(Source data)
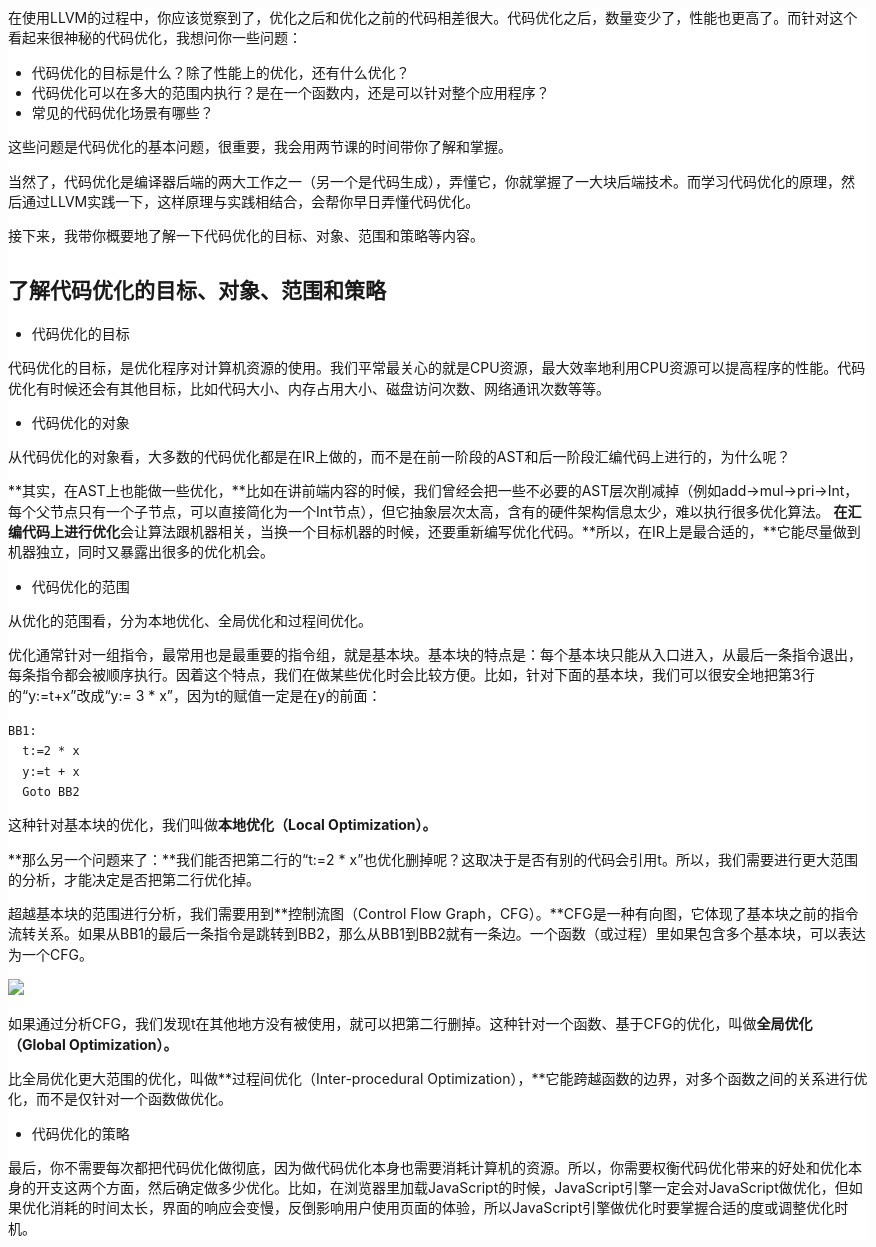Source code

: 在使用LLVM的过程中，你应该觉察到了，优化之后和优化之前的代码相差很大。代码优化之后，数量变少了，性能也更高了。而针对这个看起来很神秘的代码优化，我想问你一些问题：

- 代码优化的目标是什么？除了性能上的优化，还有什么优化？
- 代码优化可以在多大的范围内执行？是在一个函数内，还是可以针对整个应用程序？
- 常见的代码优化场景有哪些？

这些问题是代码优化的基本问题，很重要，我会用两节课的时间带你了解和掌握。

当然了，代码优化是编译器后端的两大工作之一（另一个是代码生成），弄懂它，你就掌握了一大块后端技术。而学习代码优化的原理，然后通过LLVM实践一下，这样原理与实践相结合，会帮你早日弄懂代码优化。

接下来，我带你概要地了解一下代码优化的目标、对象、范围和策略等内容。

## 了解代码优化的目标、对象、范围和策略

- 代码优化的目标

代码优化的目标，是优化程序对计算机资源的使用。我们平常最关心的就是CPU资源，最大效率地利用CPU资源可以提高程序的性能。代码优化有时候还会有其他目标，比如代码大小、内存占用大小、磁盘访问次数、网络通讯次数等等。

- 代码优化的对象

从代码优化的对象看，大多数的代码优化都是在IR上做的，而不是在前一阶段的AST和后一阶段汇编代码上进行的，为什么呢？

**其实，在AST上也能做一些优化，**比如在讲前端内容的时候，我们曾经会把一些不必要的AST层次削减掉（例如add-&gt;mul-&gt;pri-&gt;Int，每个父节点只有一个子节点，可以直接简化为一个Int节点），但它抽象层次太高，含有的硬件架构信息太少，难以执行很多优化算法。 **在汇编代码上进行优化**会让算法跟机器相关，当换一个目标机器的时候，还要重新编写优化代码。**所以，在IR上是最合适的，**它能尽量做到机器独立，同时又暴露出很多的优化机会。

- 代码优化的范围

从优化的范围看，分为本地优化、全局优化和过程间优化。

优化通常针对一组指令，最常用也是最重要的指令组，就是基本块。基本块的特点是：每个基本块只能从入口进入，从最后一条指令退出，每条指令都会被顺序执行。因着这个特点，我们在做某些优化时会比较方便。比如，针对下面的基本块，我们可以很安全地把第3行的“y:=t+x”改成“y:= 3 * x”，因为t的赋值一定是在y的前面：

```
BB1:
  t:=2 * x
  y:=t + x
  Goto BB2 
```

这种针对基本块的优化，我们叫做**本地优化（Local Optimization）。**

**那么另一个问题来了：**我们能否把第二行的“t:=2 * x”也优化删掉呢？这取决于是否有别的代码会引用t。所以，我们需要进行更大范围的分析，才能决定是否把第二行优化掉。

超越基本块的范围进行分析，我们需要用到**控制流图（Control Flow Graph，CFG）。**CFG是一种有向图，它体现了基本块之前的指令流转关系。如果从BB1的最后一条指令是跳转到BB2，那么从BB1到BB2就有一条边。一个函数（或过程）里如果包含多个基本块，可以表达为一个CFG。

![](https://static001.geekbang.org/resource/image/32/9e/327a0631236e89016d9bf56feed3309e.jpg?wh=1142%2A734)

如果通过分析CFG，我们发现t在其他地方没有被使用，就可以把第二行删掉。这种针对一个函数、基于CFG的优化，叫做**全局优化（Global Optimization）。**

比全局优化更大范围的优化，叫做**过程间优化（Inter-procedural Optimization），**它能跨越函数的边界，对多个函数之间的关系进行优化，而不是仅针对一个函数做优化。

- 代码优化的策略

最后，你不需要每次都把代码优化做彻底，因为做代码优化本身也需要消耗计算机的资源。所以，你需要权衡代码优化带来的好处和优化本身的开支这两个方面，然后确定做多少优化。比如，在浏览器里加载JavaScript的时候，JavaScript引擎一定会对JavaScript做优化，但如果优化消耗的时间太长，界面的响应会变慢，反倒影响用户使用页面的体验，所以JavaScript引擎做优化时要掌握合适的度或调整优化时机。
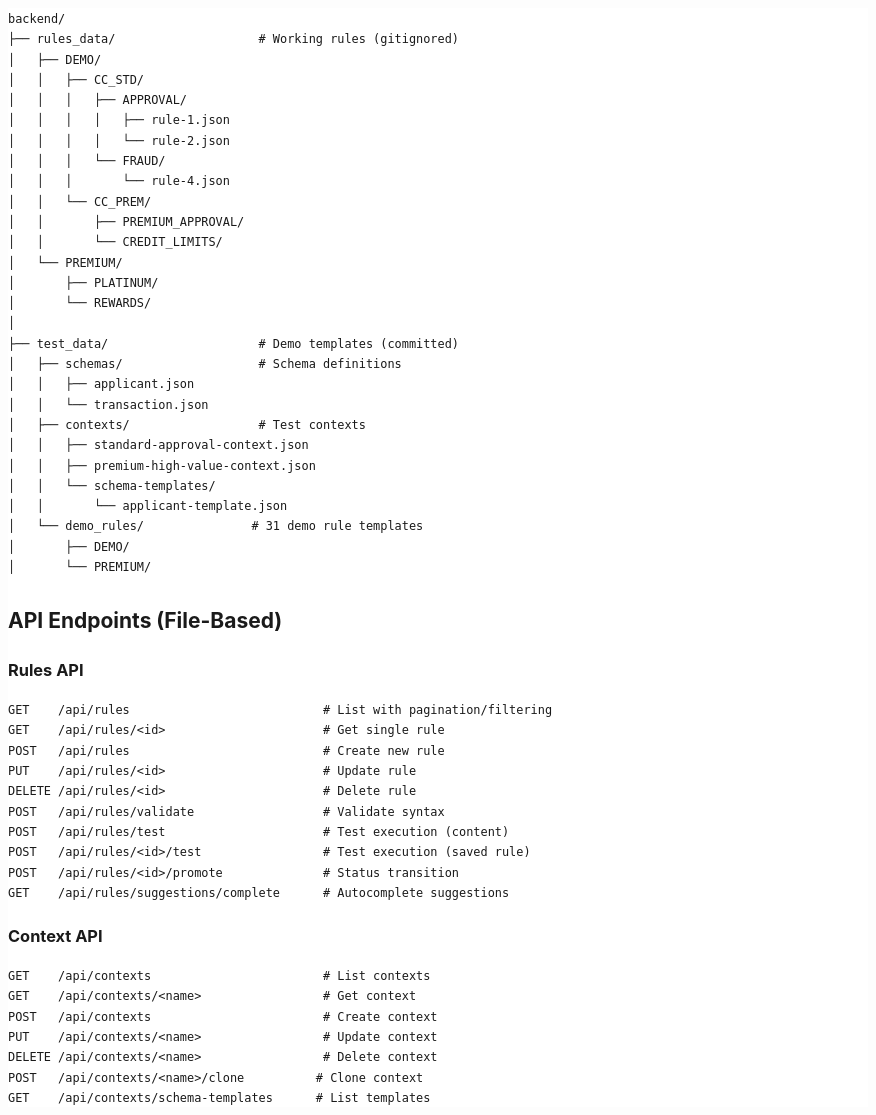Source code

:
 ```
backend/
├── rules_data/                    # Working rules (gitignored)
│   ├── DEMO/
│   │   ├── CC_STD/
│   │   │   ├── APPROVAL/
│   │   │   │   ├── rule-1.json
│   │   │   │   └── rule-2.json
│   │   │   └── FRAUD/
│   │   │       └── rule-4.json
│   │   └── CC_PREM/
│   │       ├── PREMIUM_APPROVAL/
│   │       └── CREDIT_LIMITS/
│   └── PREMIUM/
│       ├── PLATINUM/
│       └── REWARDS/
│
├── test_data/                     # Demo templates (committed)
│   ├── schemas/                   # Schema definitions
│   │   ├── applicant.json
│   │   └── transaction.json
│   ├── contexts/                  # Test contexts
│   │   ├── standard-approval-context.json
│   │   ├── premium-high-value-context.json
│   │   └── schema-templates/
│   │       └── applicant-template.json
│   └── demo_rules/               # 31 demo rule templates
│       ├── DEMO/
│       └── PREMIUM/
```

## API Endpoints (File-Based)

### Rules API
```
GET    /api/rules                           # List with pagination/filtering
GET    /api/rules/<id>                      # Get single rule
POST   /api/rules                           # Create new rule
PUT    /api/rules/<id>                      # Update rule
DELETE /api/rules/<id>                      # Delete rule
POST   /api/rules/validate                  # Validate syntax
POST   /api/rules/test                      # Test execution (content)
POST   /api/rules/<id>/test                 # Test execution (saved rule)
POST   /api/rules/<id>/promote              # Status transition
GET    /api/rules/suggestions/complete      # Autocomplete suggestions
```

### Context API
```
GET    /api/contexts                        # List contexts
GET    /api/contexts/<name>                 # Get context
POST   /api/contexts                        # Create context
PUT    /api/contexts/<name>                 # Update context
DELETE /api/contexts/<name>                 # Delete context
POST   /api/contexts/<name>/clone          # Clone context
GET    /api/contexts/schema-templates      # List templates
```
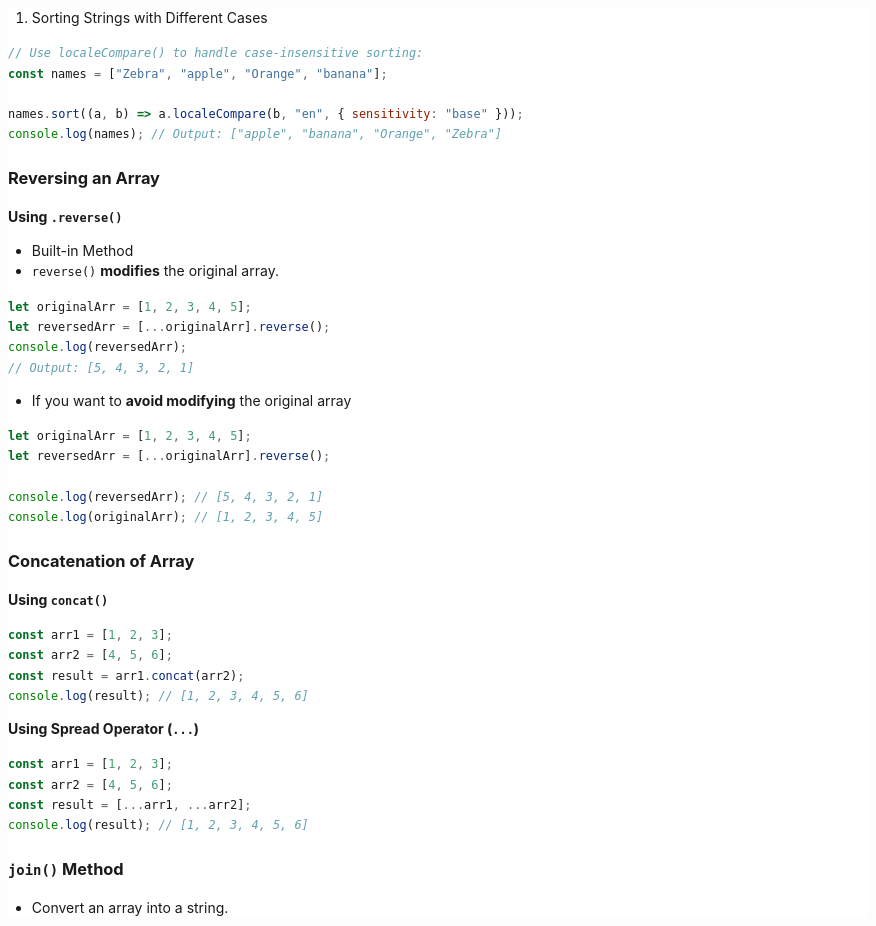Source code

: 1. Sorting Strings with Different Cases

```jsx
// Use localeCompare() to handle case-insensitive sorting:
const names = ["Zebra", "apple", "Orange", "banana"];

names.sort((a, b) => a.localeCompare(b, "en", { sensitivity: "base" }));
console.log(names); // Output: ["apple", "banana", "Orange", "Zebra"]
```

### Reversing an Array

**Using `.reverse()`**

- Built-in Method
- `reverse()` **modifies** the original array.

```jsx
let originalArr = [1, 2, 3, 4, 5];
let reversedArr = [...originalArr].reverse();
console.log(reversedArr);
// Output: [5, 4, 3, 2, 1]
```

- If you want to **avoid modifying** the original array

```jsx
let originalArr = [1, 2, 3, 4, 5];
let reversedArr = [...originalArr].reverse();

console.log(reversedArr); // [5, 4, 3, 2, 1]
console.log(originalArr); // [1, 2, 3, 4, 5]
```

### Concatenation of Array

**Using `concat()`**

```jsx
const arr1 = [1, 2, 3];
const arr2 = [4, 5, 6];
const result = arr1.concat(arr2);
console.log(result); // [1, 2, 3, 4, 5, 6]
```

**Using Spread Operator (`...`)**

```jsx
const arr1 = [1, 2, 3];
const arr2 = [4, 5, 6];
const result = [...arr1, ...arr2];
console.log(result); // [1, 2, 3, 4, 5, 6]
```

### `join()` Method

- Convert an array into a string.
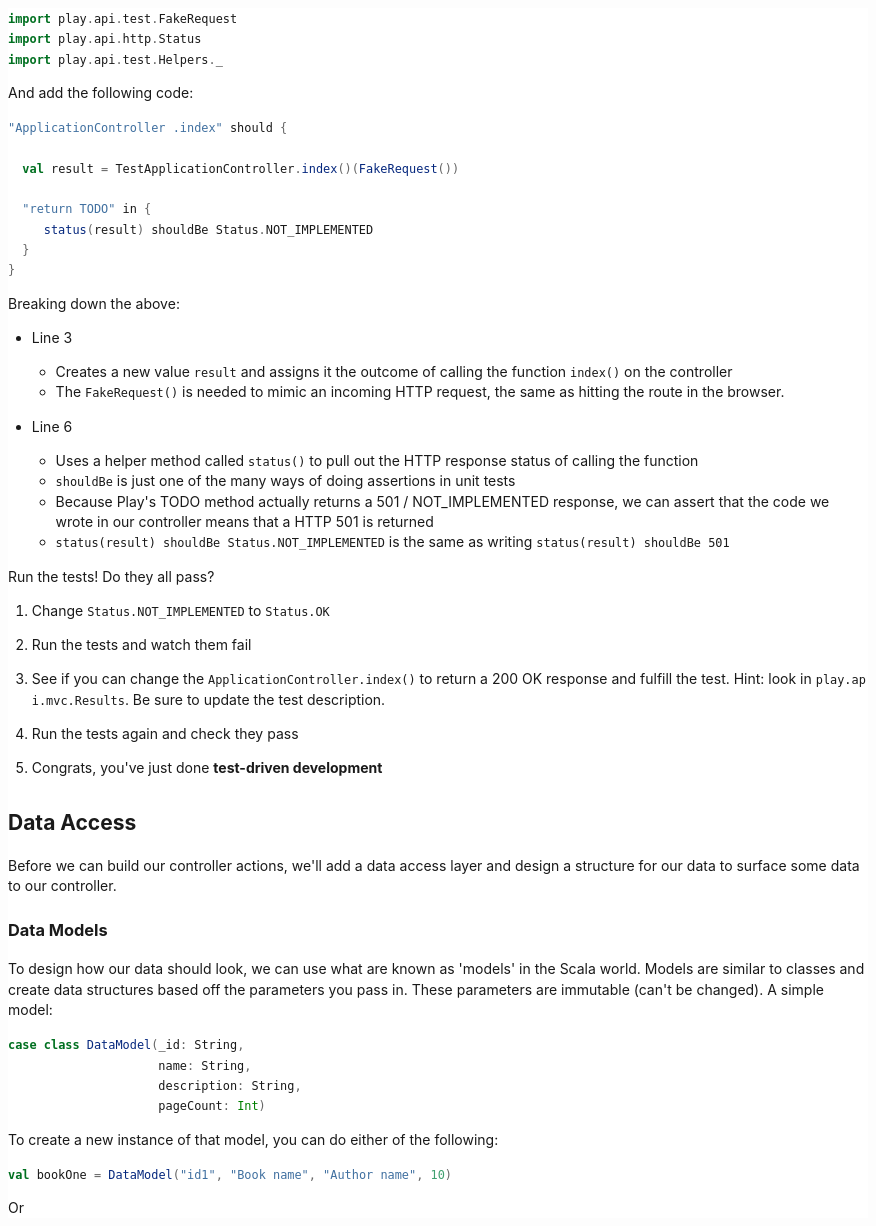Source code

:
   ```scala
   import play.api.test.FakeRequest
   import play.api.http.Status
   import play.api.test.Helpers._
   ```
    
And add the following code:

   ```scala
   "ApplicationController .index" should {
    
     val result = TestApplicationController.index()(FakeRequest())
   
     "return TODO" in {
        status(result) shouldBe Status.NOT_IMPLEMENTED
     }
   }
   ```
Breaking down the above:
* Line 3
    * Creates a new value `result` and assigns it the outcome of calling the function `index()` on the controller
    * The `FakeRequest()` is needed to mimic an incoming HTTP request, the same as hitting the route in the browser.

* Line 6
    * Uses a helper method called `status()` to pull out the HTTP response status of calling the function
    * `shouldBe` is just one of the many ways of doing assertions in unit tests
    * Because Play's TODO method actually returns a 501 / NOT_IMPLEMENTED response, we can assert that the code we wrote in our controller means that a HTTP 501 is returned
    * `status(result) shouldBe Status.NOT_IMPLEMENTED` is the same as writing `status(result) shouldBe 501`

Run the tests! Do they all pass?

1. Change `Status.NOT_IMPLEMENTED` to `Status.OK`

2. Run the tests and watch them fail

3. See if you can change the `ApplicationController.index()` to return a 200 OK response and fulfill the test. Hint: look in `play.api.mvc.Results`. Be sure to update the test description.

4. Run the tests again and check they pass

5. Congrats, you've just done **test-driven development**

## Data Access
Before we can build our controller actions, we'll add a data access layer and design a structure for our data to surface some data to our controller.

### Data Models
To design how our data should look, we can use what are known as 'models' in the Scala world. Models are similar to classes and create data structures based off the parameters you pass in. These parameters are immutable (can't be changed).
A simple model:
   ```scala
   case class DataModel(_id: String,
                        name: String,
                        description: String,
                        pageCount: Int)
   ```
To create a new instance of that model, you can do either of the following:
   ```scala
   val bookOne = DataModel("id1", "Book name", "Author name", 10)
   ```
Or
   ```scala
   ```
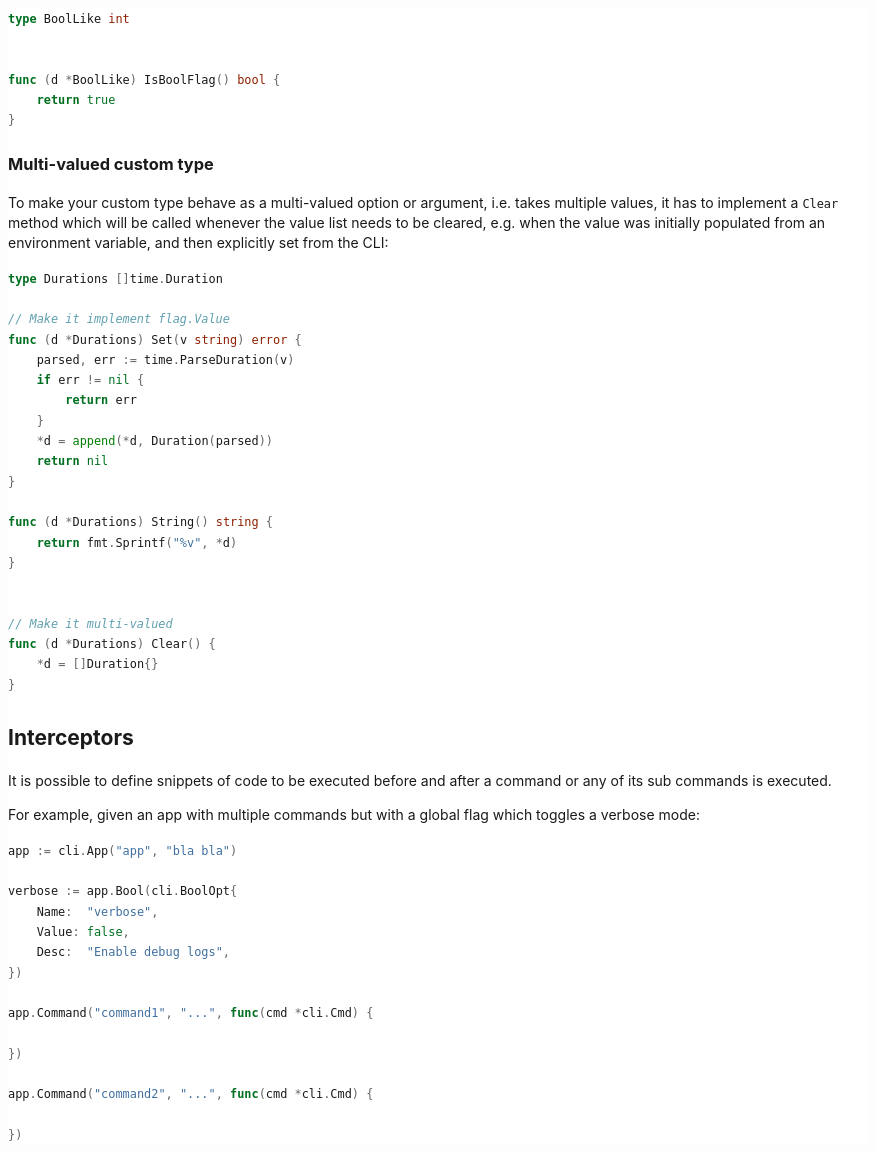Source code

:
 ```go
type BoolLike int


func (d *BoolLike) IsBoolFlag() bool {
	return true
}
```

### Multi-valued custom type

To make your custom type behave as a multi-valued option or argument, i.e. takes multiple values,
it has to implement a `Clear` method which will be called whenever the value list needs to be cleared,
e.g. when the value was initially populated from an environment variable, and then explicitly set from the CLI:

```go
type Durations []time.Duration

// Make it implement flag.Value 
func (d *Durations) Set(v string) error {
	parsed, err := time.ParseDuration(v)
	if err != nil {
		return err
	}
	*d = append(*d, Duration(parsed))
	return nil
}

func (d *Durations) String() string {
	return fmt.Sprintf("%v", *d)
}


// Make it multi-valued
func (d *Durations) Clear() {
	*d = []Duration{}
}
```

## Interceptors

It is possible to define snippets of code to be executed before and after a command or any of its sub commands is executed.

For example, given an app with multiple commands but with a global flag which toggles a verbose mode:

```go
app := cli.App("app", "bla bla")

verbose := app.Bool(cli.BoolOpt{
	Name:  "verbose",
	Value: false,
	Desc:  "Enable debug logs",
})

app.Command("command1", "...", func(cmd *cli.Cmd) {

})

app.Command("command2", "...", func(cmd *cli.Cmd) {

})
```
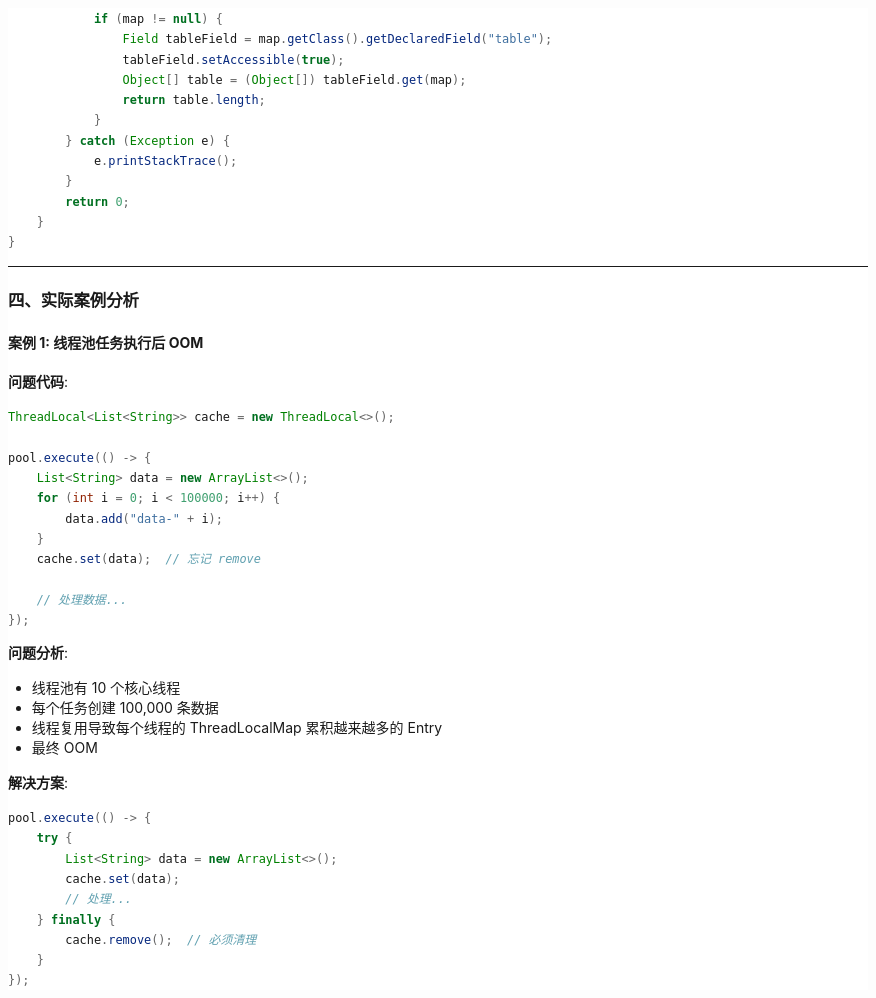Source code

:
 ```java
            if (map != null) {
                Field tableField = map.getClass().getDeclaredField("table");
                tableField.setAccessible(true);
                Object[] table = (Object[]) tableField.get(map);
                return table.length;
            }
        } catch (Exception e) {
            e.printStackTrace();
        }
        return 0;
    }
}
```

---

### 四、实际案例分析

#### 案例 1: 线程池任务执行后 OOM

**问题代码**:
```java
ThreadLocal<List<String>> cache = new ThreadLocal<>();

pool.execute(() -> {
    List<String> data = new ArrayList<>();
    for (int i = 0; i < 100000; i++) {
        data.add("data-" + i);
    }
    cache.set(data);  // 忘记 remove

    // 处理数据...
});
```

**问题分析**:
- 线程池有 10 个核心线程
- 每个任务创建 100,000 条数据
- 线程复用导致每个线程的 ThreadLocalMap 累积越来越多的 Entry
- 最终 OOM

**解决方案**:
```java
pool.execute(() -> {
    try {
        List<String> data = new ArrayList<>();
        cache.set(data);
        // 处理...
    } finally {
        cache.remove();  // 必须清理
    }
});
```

The task –
Repeat exactly the lines above from the one with "这些问题是代码优化的基本问题，很重要，我会用两节课的时间带你了解和掌握。" up to and including the one with "从代码优化的对象看，大多数的". No other line belongs in the reply.

Reply to the exercise –
这些问题是代码优化的基本问题，很重要，我会用两节课的时间带你了解和掌握。

当然了，代码优化是编译器后端的两大工作之一（另一个是代码生成），弄懂它，你就掌握了一大块后端技术。而学习代码优化的原理，然后通过LLVM实践一下，这样原理与实践相结合，会帮你早日弄懂代码优化。

接下来，我带你概要地了解一下代码优化的目标、对象、范围和策略等内容。

## 了解代码优化的目标、对象、范围和策略

- 代码优化的目标

代码优化的目标，是优化程序对计算机资源的使用。我们平常最关心的就是CPU资源，最大效率地利用CPU资源可以提高程序的性能。代码优化有时候还会有其他目标，比如代码大小、内存占用大小、磁盘访问次数、网络通讯次数等等。

- 代码优化的对象

从代码优化的对象看，大多数的代码优化都是在IR上做的，而不是在前一阶段的AST和后一阶段汇编代码上进行的，为什么呢？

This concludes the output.